I qualified 'only' 30 years ago but recall feeling safe and looked after by my employer. Nurses enjoyed a high level of tangible respect from the public and patients alike but we had earned it. It was rare to see a nursing assistant on the wards: we mainly had qualified enrolled nurses as well as pupil/student nurse learners.
Sisters and staff nurses did the more complicated tasks and would formally order the rest of us off the ward at lunch/supper and home time to ensure we complied with breaks etc. We did not even know the first names of these Sisters or Senior Staff nurses and would not have dreamed of using them even if we had!
We had specific 'staff only' parts of the canteen, well away from the workplace where no patient, relative or visitor was permitted: we could talk freely about our shift without fear of being overheard by the public. Even our laundry was done (one uniform for every day of the week - what a luxury).
We did do internal rotation but it was well planned and spaced out - not like now where staff so often do all three shifts in a single week!
It was a physically hard job in the days before manual handling legislation and we worked a 42 hour week. There was a strict hierarchy & routine but everyone knew where they were and what they were supposed to be doing at any given time: including patients and visitors!
Notwithstanding the mists of nostalgia - there are lessons to be learned from the past which could be applied to the present.
Most sad of all, student nurses nowadays miss out on the formative experience of a 'safe haven' School of Nursing on which to build a solid foundation to support their professional career: culminating in the pride & prestige of having earned the right to wear their training school 'badge' once qualified. Mine was the Wolfson School of Nursing of Westminster.
Comment on: 'Are the Francis recommendations comprehensive?'
Is it because your remit is to write about Nursing that you have concentrated your comments upon that profession or is it because the report says nothing about the other 'professions' who inhabit hospitals and work directly with patients? Physio, O.T.s , ward pharmacists and, of course, doctors of every level?
Are nurses being scapegoated (again) or should every professional person who worked at Staffs be looking to their laurels?

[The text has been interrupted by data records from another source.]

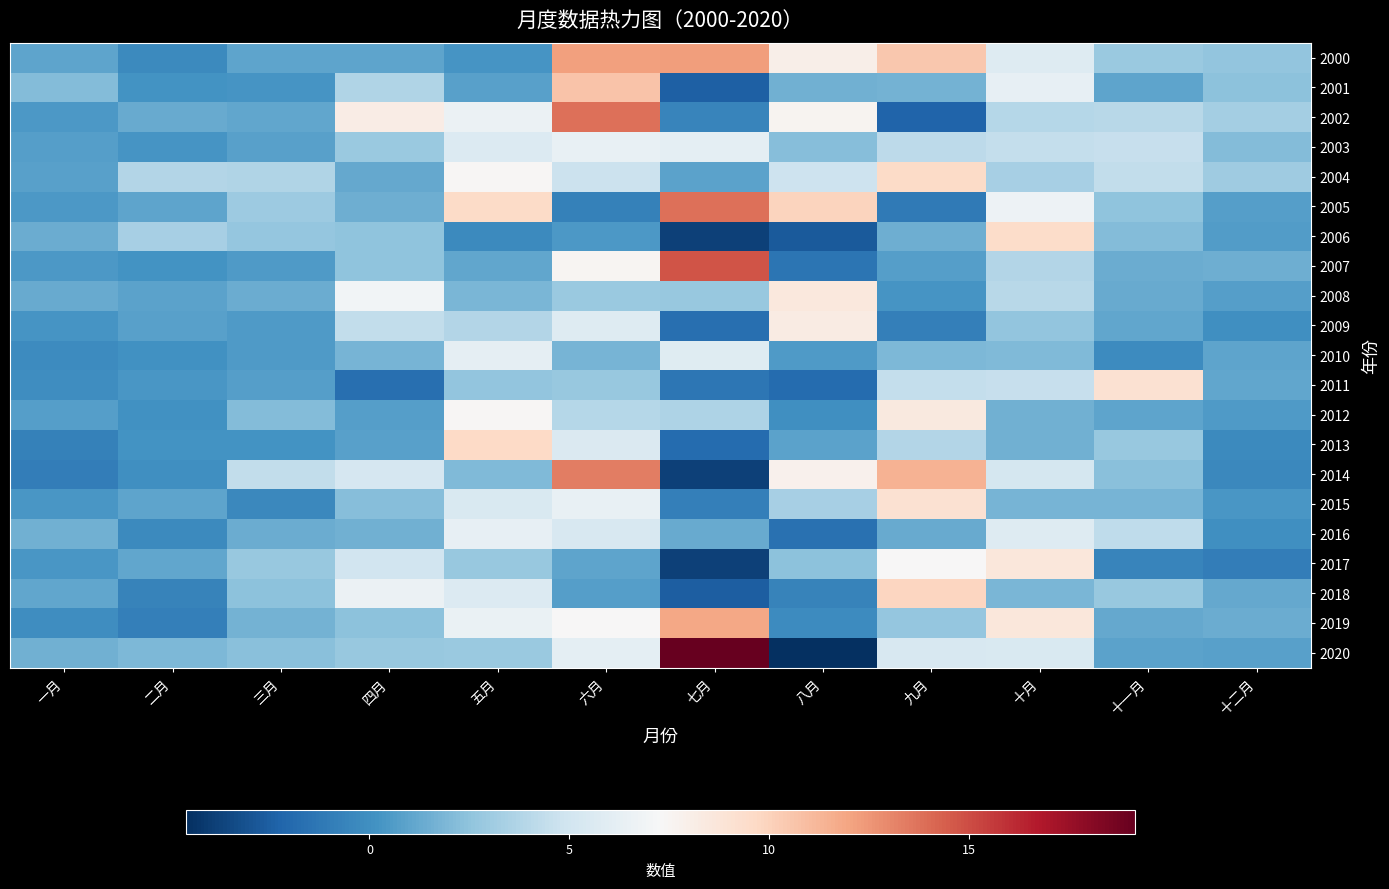

Reading left to right, list all the values displayed in this chart.

2000: 一月=1.0	二月=-0.3	三月=1.0	四月=1.0	五月=0.3	六月=12.1	七月=12.2	八月=8.0	九月=10.5	十月=5.7	十一月=2.9	十二月=2.6
2001: 一月=2.2	二月=0.2	三月=0.3	四月=3.7	五月=0.8	六月=10.7	七月=-2.4	八月=1.6	九月=1.7	十月=6.3	十一月=1.0	十二月=2.4
2002: 一月=0.4	二月=1.3	三月=1.1	四月=8.2	五月=6.6	六月=13.8	七月=-0.5	八月=7.6	九月=-2.2	十月=3.9	十一月=4.0	十二月=3.3
2003: 一月=0.8	二月=0.2	三月=0.8	四月=2.9	五月=5.7	六月=6.4	七月=6.1	八月=2.2	九月=4.1	十月=4.4	十一月=4.5	十二月=2.1
2004: 一月=0.8	二月=3.8	三月=3.7	四月=1.2	五月=7.4	六月=4.7	七月=0.9	八月=4.9	九月=9.5	十月=3.4	十一月=4.4	十二月=3.1
2005: 一月=0.4	二月=1.0	三月=3.0	四月=1.5	五月=9.5	六月=-0.7	七月=13.8	八月=9.9	九月=-1.1	十月=6.7	十一月=2.5	十二月=0.7
2006: 一月=1.4	二月=3.4	三月=2.7	四月=2.5	五月=-0.3	六月=0.5	七月=-3.8	八月=-2.7	九月=1.5	十月=9.4	十一月=2.1	十二月=0.7
2007: 一月=0.5	二月=0.1	三月=0.6	四月=2.5	五月=1.1	六月=7.5	七月=14.7	八月=-1.4	九月=0.8	十月=3.8	十一月=1.4	十二月=1.5
2008: 一月=1.3	二月=1.0	三月=1.4	四月=7.0	五月=1.9	六月=2.9	七月=2.8	八月=8.6	九月=0.3	十月=4.0	十一月=1.3	十二月=0.7
2009: 一月=0.3	二月=0.8	三月=0.5	四月=4.3	五月=3.8	六月=5.8	七月=-1.7	八月=8.3	九月=-0.8	十月=2.6	十一月=1.1	十二月=0.0
2010: 一月=-0.2	二月=0.1	三月=0.6	四月=1.7	五月=6.2	六月=1.8	七月=5.8	八月=0.6	九月=2.0	十月=2.1	十一月=-0.2	十二月=1.0
2011: 一月=-0.1	二月=0.4	三月=0.7	四月=-1.7	五月=2.6	六月=2.8	七月=-1.3	八月=-1.9	九月=4.5	十月=4.5	十一月=9.1	十二月=1.1
2012: 一月=0.7	二月=0.1	三月=2.1	四月=0.8	五月=7.4	六月=3.9	七月=3.6	八月=-0.0	九月=8.5	十月=1.6	十一月=1.0	十二月=0.5
2013: 一月=-0.7	二月=0.2	三月=0.2	四月=0.8	五月=9.6	六月=5.6	七月=-1.9	八月=0.9	九月=3.8	十月=1.6	十一月=2.8	十二月=-0.3
2014: 一月=-0.9	二月=0.0	三月=4.4	四月=5.3	五月=2.1	六月=13.4	七月=-3.8	八月=7.8	九月=11.4	十月=5.1	十一月=2.3	十二月=-0.3
2015: 一月=0.4	二月=1.0	三月=-0.4	四月=2.2	五月=5.5	六月=6.4	七月=-0.8	八月=3.3	九月=9.1	十月=1.7	十一月=1.8	十二月=0.4
2016: 一月=1.6	二月=-0.2	三月=1.4	四月=1.6	五月=6.3	六月=5.4	七月=1.3	八月=-1.5	九月=1.3	十月=5.8	十一月=4.2	十二月=-0.0
2017: 一月=0.4	二月=1.1	三月=2.7	四月=5.0	五月=2.8	六月=1.0	七月=-3.8	八月=2.4	九月=7.4	十月=8.6	十一月=-0.6	十二月=-0.9
2018: 一月=1.1	二月=-0.7	三月=2.4	四月=6.6	五月=5.7	六月=0.7	七月=-2.5	八月=-0.7	九月=9.9	十月=1.9	十一月=2.8	十二月=1.2
2019: 一月=-0.1	二月=-0.9	三月=1.6	四月=2.4	五月=6.5	六月=7.3	七月=11.8	八月=-0.2	九月=2.7	十月=8.6	十一月=1.2	十二月=1.4
2020: 一月=1.5	二月=1.9	三月=2.3	四月=2.8	五月=2.8	六月=6.1	七月=19.1	八月=-4.6	九月=5.4	十月=5.4	十一月=0.9	十二月=0.9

I am worried that we are not being given the picture in context - is my profession really entirely to blame for what happend at that most unfortunate place?
Whilst there is no 'Good Samaritan' legislation in this country - the 'duty of care' is enshrined in our code of ethics.
Civil law also recognises 'duty of care' and the land outside of the A&E dept would have been deemed 'hospital premises' in the same way that the land inside the A&E is 'on the premises'.
You cannot force a patient to remain on site - this would be kidnap or false imprisionment - so the patient must take responsiblity for leaving and not telling anyone.
Whilst it would appear that once staff where made aware of the situation, they failed to respond to it - in this country, one is innocent until proven guilty in a court of law - so lets be careful not to prejudge.
Comment on: 'I find it really hard to say no to patients'
"tough love" is a good phrase but may be seen as unprofessional terminology by some.
What you are doing Natalie & others is 'empowering' , 'facilitating', 'enabling' and 'supporting' your patients. The line between a patient's or a relative's 'needs' and their 'desires' is often a thin one filled with pychological ambiguity - this is where the art of nursing accentuates the science.
Comment on: A&E waits getting longer, warns regulator
Mike - you are correct: most WiC have closed (I did my undergraduate degree dissertation on these in 2004). Some have gone completely, some have been taken over privately, some have gone to primary care - others have morphed into local A&E minors or MIUs.
My own became an Urgent Care Centre 2 years ago and currently, we have been moved into a broom cupboard in the local A&E (whilst still primary care organisation) with a view to TUPE.